After a stylish opening gambit in snowy Manhattan, the “Focus” locus shifts to New Orleans, where Nicky’s gang executes a nifty job in a beautifully choreographed sequence set during Mardi Gras: The cameras capture a whole team of con artists as they steal their way through the drunken crowds. So much simultaneous activity, so smoothly edited.

We get the clear idea, at this point, that the film is going to be an ensemble affair, with a virtual repertory company full of interesting skimmers at work and even more of them in a secret warehouse afterward, counting and divvying up the loot. We also get the clear idea that Nick and Jess have graduated from Just Sex to True Romance.

Ah, but being a professional liar/cheater is hazardous to the health of your love life, and just when these lovers are celebrating their Fat Tuesday take, he ditches her.

Cut to Buenos Aires, three years later. Nicky is there for a multimillion-dollar racetrack confidence scam he has long been plotting. Suddenly Jess shows up — a sadder but wiser femme fatale — to mess with his plans and his head.

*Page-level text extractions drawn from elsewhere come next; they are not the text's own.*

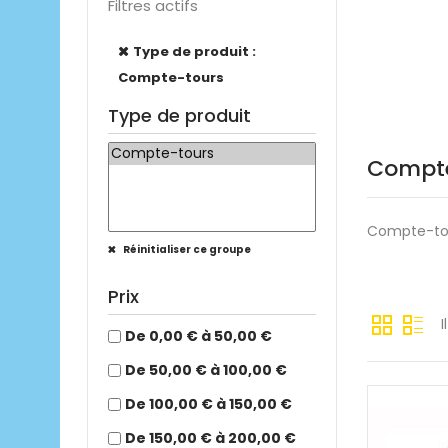
Filtres actifs
Type de produit :
Compte-tours
Type de produit
Compt
Compte-tou
Réinitialiser ce groupe
Prix
I
De 0,00 € à 50,00 €
De 50,00 € à 100,00 €
De 100,00 € à 150,00 €
De 150,00 € à 200,00 €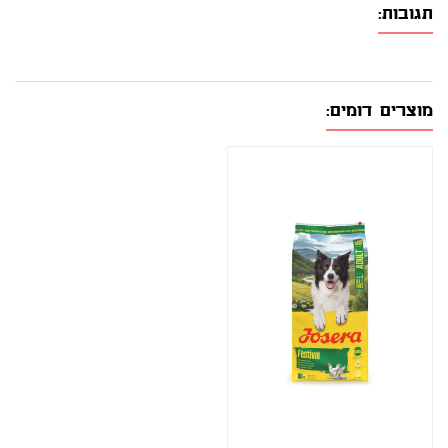
תגובות:
מוצרים דומים: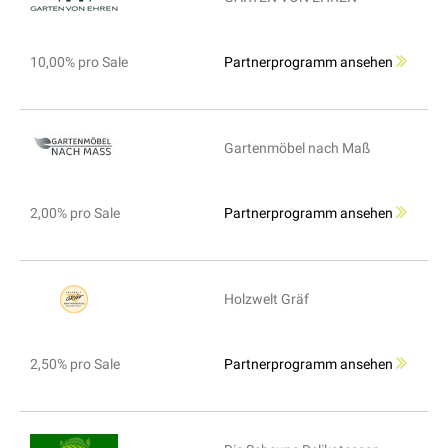
10,00% pro Sale
Partnerprogramm ansehen
Gartenmöbel nach Maß
2,00% pro Sale
Partnerprogramm ansehen
Holzwelt Gräf
2,50% pro Sale
Partnerprogramm ansehen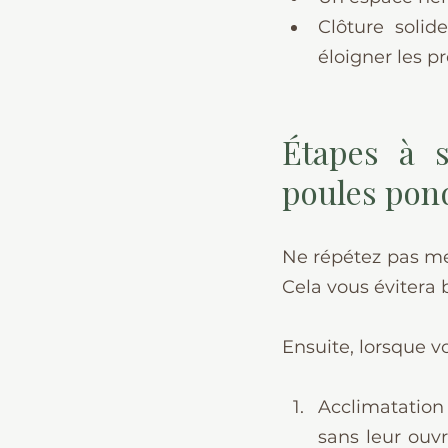
Clôture solid
éloigner les p
Étapes à s
poules pon
Ne répétez pas mes
Cela vous évitera 
Ensuite, lorsque v
Acclimatation 
sans leur ouvr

Messrs. Ficarra and Requa (makers of the spotty but fascinating “I Love You Phillip Morris” and “Crazy, Stupid, Love”) are more adept at writing and rendering certain central set-piece situations than at unifying the whole.

Aside from the Mardi Gras scenes, the film’s best sequence depicts Nicky giving in to his gambling addiction in an escalating series of bets against a wealthy Asian (BD Wong), whose deep pockets invite deeper pickpockets to come.

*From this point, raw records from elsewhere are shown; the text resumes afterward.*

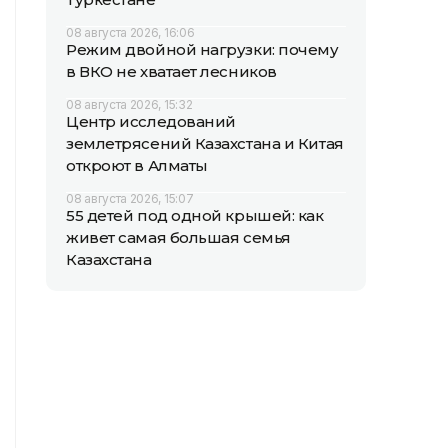
08 августа 2026, 16:06
Режим двойной нагрузки: почему
в ВКО не хватает лесников
08 августа 2026, 15:32
Центр исследований
землетрясений Казахстана и Китая
откроют в Алматы
08 августа 2026, 15:07
55 детей под одной крышей: как
живет самая большая семья
Казахстана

There’s some occasionally funny dialogue. (“Where are all the black people?” yells drunken Nick in a casino.) There are some nice plot twists early on, and some totally preposterous ones later.

The Smith-Robbie pairing works fairly well overall, but excessive “Focus” on the goo-goo eyes and softcore sex fails to make them more compelling or convince us they’re ever in any real peril. Their backstory is largely nonexistent. Yet Mr. Smith’s natural charm (plenty left over from “The Pursuit of Happyness” and “Ali”) makes for nice chemistry with Ms. Robbie’s breathless sexuality. She has bad-hair moments and doesn't go nude here, the way she did as Leo DiCaprio’s druggy girl/wife in “The Wolf of Wall Street,” but she looks invariably ravishing in a bikini.

Suffice to say that together, tumbling in and out of a lotta hotel beds, they keep the maids busy and are so good at deception that they themselves don’t quite know when they’re manipulating each other and when they’re for real.

Good supporting cast includes Rodrigo Santoro as Nicky’s Argentine “mark” and Gerald McRaney as his menacing henchman. But the weird thing is, all but one of the captivating characters introduced in the early Mardi Gras scene disappear thereafter. The exception is Adrian Martinez as Nick’s funny fat friend Farhad, who always says he’s “doing a cleanse” and supplies most of the comedy. Were the writer-directors afraid to risk overshadowing Mr. Smith and Ms. Robbie with a real ensemble? I don’t know, but it’s a shame — the lost script opportunity to fit the minor players into the major con game.

Final kvetch: The magic sleight-of-hand moments are indicated (through misdirection) but never actually shown. The studio boasts Apollo Robbins (“The Gentleman Thief”) as its official consultant for those scenes. So why didn’t they give us at least a single good demonstration of how a fast-moving professional pickpocket removes a watch with one hand? I mean the pickpocket’s hand, not the watch’s hand.

Oh, never mind.

The hocus-pocus of “Focus” always seems to be just outside of the camera's range. All in all, it’s entertaining. It won’t hold you spellbound or remain with you as hauntingly universal thereafter. But it’s not the worst two hours you could spend in a warm movie theater in frigid February.